If you want to talk about the rising price of commodity grains, you need to include peanuts. Consumers are being told to "Get your peanut butter — before prices soar." Kraft will raise prices for its Planters brand peanut butter by 40% starting October 31.

Brace yourselves, peanut butter lovers, prices are set to shoot up in the coming weeks following one of the poorest peanut harvest seasons growers have seen in years.

Prices for a ton of runner peanuts, commonly used to make peanut butter, hit nearly $1,200 this week, according to estimates by the U.S. Department of Agriculture. That's up from just $450 per ton at this time last year.

Shoppers should expect these price increases to spread their way.

Kraft will raise prices for its Planters brand peanut butter by 40% starting October 31, while ConAgra's Peter Pan brand will see prices jump between 22-24% this month, according to company spokesmen.
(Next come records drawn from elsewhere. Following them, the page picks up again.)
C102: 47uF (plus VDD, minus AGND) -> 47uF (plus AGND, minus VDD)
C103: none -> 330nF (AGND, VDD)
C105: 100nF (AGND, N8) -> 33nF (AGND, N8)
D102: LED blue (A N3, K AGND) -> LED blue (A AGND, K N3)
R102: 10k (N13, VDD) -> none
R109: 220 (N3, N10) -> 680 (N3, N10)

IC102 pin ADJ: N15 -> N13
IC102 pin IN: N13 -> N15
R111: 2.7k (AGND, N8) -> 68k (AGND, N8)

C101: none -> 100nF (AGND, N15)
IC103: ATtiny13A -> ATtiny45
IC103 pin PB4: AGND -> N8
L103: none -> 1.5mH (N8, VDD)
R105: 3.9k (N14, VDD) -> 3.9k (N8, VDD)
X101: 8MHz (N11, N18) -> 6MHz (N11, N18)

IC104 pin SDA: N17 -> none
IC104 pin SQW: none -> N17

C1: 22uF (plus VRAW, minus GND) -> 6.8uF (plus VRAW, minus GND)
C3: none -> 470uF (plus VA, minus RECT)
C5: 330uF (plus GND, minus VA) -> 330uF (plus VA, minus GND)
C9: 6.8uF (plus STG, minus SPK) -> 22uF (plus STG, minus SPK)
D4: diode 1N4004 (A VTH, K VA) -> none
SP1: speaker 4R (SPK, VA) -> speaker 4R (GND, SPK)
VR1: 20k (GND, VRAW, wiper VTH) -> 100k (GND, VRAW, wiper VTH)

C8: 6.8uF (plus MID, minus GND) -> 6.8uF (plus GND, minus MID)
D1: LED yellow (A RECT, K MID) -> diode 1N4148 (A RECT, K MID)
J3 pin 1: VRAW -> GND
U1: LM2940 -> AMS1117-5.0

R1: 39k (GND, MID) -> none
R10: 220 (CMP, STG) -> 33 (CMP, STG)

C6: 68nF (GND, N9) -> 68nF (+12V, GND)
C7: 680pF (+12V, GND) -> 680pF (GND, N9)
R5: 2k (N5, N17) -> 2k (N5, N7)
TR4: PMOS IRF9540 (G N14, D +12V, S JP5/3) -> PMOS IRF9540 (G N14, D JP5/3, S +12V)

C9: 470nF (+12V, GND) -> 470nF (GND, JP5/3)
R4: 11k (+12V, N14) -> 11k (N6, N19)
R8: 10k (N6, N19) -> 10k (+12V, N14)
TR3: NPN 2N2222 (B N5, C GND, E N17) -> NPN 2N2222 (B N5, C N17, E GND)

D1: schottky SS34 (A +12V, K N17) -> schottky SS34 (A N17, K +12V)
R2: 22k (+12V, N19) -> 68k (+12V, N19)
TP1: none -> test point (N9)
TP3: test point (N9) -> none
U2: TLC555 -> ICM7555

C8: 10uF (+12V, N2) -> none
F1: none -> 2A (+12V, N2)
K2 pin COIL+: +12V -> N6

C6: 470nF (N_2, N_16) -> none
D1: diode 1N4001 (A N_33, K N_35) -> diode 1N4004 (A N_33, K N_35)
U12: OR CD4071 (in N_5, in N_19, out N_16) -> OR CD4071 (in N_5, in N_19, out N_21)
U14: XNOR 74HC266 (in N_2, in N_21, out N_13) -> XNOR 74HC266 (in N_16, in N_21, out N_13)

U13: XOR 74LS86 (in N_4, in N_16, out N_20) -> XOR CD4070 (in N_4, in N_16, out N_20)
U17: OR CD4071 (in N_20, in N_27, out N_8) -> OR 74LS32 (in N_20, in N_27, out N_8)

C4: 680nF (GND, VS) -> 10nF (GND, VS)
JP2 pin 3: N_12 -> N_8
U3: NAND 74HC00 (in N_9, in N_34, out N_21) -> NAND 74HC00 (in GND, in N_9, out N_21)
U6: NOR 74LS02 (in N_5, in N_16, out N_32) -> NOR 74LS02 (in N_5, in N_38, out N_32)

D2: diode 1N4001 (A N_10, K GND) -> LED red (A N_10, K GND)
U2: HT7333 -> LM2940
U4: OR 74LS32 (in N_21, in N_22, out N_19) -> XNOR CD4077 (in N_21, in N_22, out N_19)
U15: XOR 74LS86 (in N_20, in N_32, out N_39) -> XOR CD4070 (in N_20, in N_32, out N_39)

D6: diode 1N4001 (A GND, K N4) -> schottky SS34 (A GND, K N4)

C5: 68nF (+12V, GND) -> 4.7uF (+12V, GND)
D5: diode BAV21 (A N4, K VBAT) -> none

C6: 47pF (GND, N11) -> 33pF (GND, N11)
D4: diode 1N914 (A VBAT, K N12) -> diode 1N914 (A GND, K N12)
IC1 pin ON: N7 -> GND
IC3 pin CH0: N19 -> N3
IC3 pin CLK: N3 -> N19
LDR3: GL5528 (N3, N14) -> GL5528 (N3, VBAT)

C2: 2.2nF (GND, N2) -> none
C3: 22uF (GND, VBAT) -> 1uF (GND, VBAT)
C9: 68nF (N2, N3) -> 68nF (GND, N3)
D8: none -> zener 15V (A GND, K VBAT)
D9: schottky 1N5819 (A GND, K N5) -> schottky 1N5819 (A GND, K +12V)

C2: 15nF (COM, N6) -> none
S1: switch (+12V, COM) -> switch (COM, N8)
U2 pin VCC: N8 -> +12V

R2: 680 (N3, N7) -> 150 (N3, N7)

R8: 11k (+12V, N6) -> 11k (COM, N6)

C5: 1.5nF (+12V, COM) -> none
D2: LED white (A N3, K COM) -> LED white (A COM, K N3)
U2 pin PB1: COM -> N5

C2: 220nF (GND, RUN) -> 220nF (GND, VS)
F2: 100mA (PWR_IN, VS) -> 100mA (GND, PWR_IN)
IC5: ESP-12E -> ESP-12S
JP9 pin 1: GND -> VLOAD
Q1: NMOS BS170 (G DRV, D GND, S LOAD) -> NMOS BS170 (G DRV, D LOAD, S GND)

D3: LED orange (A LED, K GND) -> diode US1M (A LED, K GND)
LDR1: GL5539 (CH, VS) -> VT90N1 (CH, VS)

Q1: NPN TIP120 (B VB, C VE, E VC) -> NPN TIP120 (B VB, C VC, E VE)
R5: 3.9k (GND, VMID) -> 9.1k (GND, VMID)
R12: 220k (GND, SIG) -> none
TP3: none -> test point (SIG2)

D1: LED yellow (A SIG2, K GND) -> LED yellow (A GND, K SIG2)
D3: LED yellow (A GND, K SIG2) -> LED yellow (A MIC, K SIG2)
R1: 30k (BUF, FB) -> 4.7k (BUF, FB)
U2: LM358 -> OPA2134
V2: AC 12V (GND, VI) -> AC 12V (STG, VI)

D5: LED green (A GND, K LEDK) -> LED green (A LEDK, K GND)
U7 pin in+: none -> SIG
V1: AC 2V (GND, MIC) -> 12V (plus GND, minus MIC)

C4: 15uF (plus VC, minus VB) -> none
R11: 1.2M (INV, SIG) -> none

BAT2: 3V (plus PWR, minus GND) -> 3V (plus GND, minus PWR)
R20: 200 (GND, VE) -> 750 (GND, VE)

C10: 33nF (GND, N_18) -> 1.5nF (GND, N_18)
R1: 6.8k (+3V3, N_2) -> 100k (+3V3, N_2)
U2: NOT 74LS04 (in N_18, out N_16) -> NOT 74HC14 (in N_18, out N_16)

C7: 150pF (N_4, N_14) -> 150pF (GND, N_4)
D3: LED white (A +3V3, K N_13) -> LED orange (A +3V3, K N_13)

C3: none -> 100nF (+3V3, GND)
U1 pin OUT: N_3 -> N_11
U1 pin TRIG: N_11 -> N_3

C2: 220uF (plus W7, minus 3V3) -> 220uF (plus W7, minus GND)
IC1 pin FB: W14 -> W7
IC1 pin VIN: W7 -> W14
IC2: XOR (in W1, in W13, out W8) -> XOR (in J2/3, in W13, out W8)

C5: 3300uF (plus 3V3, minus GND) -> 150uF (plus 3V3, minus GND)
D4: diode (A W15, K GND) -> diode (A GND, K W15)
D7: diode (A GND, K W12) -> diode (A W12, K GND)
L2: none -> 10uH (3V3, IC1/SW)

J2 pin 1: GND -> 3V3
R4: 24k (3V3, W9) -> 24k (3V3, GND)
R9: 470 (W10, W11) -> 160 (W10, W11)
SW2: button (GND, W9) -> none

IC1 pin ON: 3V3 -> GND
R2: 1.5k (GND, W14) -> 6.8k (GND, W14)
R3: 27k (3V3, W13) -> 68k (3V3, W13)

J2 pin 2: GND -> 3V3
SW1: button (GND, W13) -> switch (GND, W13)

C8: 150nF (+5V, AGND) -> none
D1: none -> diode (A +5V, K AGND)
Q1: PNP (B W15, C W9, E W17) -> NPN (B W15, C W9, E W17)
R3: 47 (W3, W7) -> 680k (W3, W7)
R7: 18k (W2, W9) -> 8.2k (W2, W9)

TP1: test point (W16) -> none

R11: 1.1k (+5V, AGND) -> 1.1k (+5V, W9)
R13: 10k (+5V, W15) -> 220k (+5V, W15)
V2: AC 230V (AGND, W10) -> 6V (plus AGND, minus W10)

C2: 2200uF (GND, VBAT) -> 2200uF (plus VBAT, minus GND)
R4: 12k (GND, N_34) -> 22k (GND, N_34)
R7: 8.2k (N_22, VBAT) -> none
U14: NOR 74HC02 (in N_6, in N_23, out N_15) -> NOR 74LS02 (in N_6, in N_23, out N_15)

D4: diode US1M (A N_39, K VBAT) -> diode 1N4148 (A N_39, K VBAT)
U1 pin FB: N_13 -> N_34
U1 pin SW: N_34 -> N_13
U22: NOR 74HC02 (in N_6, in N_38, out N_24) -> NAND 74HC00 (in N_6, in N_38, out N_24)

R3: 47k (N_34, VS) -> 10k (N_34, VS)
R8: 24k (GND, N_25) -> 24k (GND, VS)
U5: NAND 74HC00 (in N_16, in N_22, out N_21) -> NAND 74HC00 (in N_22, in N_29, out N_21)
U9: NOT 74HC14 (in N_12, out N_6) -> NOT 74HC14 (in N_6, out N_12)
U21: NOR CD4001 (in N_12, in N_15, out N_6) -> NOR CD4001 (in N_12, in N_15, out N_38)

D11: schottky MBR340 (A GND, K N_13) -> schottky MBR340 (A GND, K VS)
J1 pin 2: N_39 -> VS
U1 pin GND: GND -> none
A spokesperson for Unilever, which produces Skippy, would say only that the company "is watching the commodities market very closely and will take pricing adjustments as needed".

Representatives for J.M. Smucker, which produces Jif, did not respond to a request for comment.

What's to blame for this sticky situation? The intense heat and drought that hit the southern U.S. this year, said John Beasley, a professor of crop physiology and management at the University of Georgia.

"It was just unmerciful, and we had a lot of problems setting the crop," he said. "I literally walked some fields that had zero yield."

In addition, Beasley said, high prices last year for other crops, such as cotton, corn and soy beans, led farmers who might otherwise have grown peanuts to focus their efforts elsewhere.

Overall, U.S. peanut production will hit 3.63 billion pounds this year, down 13% from last year's total of 4.16 billion pounds, according to a Department of Agriculture report released this week.

Americans spend almost $800 million a year on peanut butter and consume more than six pounds of peanut products each year on average, according to The National Peanut Board, a farmer-funded research and promotion group.

Sales may not be so smooth during the looming price crunch. In any case, a shift in peanut butter consumption shouldn't make a huge difference to the nutritional quality of most Americans' diets, said Marion Nestle, a nutrition professor at New York University.

"For the average person in America," she said, "it would be a good idea to eat less of almost everything."